In the corners, the FR-S/BRZ feels very balanced and light on its feet. Though it may not have the lateral grip that the Genesis does, it doesn’t fight its own weight when turning. It turns in sharply, and rotates happily, and responds quite well to throttle input through the turn. This car’s balance is something that is quickly becoming known as legendary, and we think that’s totally appropriate. What the Scion and Subaru lack in straight-line power, they almost make it up in the amount of speed they can carry from corner to corner. It all adds up to a huge amount of confidence, and a truly colossal amount of fun.
The Genesis coupe, though, is also wonderfully entertaining in the handling department. Entering the turn is a fun challenge, as entry speed is more important in this faster vehicle. The brakes do a really good job of hauling down speed, then the trick is judging the correct amount of steering input to dial in as quickly as possible. The heavier vehicle, it does struggle against its own weight a bit through the turn. Slamming on the power on exit feels fantastic, especially when timed perfectly and in the engine’s sweet spot. It’s not quite as easily fluid as the Scion or the Subaru, but it is still quite rousing, and very rewarding when done correctly.
Essentially, a lot of what this comparison comes down to is how you, as a driver, get your kicks. If you’re the type of person who needs power and outright speed, the Genesis Coupe 2.0T R-Spec will probably win your dollars. And, it still won’t let you down in other aspects of driving, especially when it comes to livability. If you draw pleasure from magical, telepathic handling, and from the challenge of keeping momentum, you’ll likely prefer either the Subaru BRZ or the Scion FR-S (and which of those you’d prefer likely depends own your suspension philosophy or brand loyalty).
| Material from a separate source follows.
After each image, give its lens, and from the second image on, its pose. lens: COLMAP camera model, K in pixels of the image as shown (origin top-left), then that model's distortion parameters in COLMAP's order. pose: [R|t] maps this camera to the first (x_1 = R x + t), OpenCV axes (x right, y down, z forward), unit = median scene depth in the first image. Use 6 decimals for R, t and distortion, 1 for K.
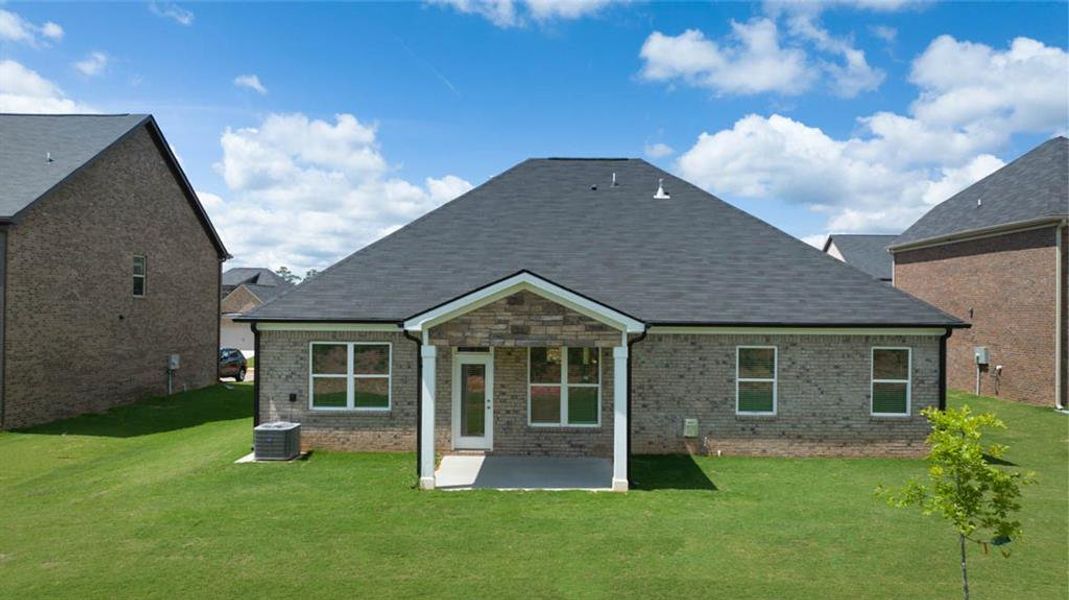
lens RADIAL K [[763.7, 0, 537.1], [0, 763.7, 301.7], [0, 0, 1]] dist [0.006327, 0.002101]
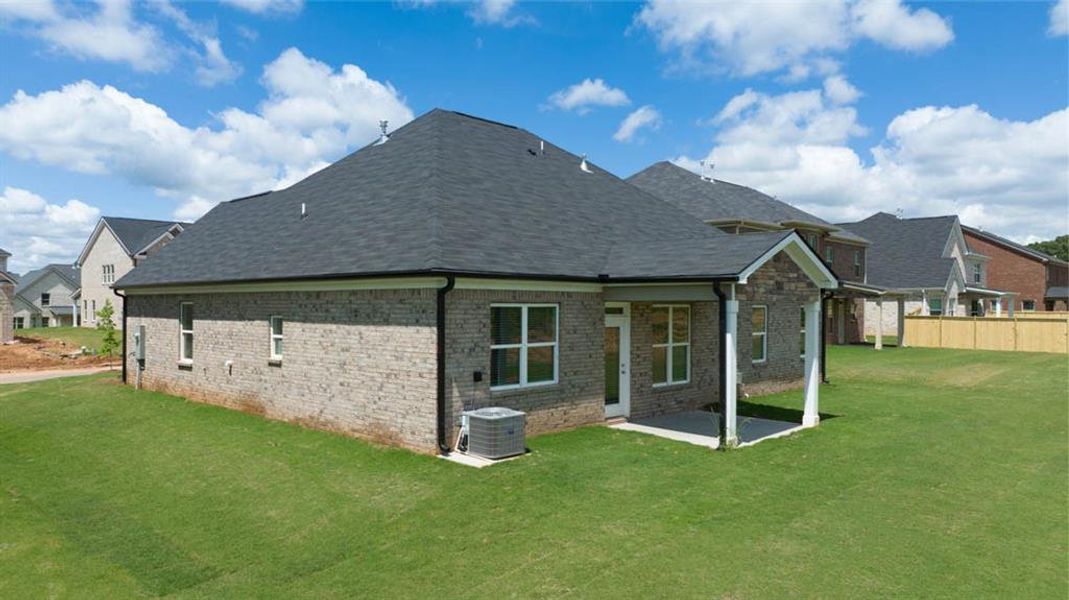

There’s an interesting side note to be made here, too, about even getting your hands on one of these coupes right now. In a fairly unscientific manner (we spent about a half an hour on dealer’s websites) we researched the price and availability of all three of our test cars in the Metro Detroit area. The results were disappointing, if not completely unpredictable. For starters, forget about the BRZ (at least if you’re a Red Wings fan) in the near future—we couldn’t find a single example at any dealership in Southeast Michigan. The FR-S faired a bit better, with two manual-transmission-equipped examples available in Ann Arbor. Of course, each of the Scions we sourced carried price tags over $26,000, mitigating the pricing advantage that they are supposed to carry. And, while there are a fair few Genesis Coupes scattered about the Motor City, not one of them was both a manual-trans car, and with the R-Spec trim level. We could find either, but not both together, on any one car. Long story short: if you want the perfect example of any of these coupes, you’re going to have to order and wait.
We can’t put this comparison to rest without some straightforward, honest opinion. Sure, there will be those who disagree, and whom we’ll never convince otherwise, but we feel compelled to call the Scion/Subaru formula the better driver’s car.
Really, though, the FR-S and BRZ stand in a class by themselves. The closest car we can offer in comparison is the Mazda RX-8, which is going the way of its own ancestors. These Japanese cars share super balanced rear-wheel-drive handling in tiny coupe form that just can’t be found anywhere else in the price range. We’re glad that Subaru and Scion have decided to create this car, as it takes the place of the RX-8 as the most impressive handlers short of the Lotus Elise, for money that most drivers can afford. If you’re looking for the best, affordable way to stitch together corners in a new car, you’ve got these AE86 Toyota Corolla descendants to choose from. That’s something to be thankful for.